» **THE PROBLEM**:
Exactly the lines below from the one with "laptop computer: present" up to and including the one with "kettle: none [345,557,476,753]" make up the answer, with nothing else added.
***** DATA FOR THIS EXERCISE
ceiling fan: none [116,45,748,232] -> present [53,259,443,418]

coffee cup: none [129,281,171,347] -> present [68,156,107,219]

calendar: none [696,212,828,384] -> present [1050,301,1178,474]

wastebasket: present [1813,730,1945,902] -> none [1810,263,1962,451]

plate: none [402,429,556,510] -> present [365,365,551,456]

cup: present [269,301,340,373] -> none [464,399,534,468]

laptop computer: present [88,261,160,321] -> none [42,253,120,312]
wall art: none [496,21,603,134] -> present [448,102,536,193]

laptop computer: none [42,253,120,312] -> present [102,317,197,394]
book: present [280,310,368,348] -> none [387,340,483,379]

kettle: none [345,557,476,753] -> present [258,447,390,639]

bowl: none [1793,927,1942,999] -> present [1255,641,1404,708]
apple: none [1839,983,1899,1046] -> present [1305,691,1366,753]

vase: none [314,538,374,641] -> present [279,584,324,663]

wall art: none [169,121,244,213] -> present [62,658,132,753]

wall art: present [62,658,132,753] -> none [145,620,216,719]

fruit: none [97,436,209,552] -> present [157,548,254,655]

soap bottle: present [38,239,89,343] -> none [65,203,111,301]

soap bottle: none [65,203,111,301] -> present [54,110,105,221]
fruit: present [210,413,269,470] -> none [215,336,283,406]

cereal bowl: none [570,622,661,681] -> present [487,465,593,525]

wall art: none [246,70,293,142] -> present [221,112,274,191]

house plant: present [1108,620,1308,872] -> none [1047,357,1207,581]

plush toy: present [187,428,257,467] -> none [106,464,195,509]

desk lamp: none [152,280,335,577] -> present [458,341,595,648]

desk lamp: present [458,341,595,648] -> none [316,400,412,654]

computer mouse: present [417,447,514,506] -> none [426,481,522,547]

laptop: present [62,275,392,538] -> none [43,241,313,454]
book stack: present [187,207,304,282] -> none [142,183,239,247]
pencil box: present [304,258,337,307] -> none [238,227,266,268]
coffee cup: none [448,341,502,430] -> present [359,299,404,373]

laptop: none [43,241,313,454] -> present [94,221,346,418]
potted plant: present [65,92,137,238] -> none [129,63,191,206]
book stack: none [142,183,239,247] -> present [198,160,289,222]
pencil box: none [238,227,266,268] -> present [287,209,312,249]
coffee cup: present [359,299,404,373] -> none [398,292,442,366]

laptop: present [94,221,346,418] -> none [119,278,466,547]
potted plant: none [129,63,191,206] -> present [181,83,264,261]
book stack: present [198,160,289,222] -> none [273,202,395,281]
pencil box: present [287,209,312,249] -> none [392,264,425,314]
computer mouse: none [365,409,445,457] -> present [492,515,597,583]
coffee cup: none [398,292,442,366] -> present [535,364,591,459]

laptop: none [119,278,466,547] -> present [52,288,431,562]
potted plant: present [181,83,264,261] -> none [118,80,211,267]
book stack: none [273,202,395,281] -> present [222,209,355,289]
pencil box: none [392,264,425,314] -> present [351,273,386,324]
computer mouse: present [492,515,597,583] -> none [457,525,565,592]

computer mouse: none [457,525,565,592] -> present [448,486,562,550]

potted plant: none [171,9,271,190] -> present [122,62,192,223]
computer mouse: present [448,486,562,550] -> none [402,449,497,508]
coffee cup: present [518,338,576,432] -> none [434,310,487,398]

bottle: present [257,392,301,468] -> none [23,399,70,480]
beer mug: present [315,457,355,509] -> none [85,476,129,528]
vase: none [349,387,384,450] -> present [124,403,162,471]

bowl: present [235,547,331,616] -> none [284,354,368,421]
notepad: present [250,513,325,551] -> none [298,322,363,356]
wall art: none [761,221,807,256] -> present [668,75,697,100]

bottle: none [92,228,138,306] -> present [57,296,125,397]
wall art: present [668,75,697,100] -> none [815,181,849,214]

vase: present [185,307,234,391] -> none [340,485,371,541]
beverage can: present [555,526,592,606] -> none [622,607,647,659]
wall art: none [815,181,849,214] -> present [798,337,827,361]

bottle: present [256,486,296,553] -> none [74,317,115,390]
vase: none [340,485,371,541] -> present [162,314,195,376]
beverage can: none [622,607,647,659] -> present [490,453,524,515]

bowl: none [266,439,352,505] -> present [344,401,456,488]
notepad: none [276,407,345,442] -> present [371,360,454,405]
**********
» **WRITTEN SOLUTION**:
laptop computer: present [88,261,160,321] -> none [42,253,120,312]
wall art: none [496,21,603,134] -> present [448,102,536,193]

laptop computer: none [42,253,120,312] -> present [102,317,197,394]
book: present [280,310,368,348] -> none [387,340,483,379]

kettle: none [345,557,476,753] -> present [258,447,390,639]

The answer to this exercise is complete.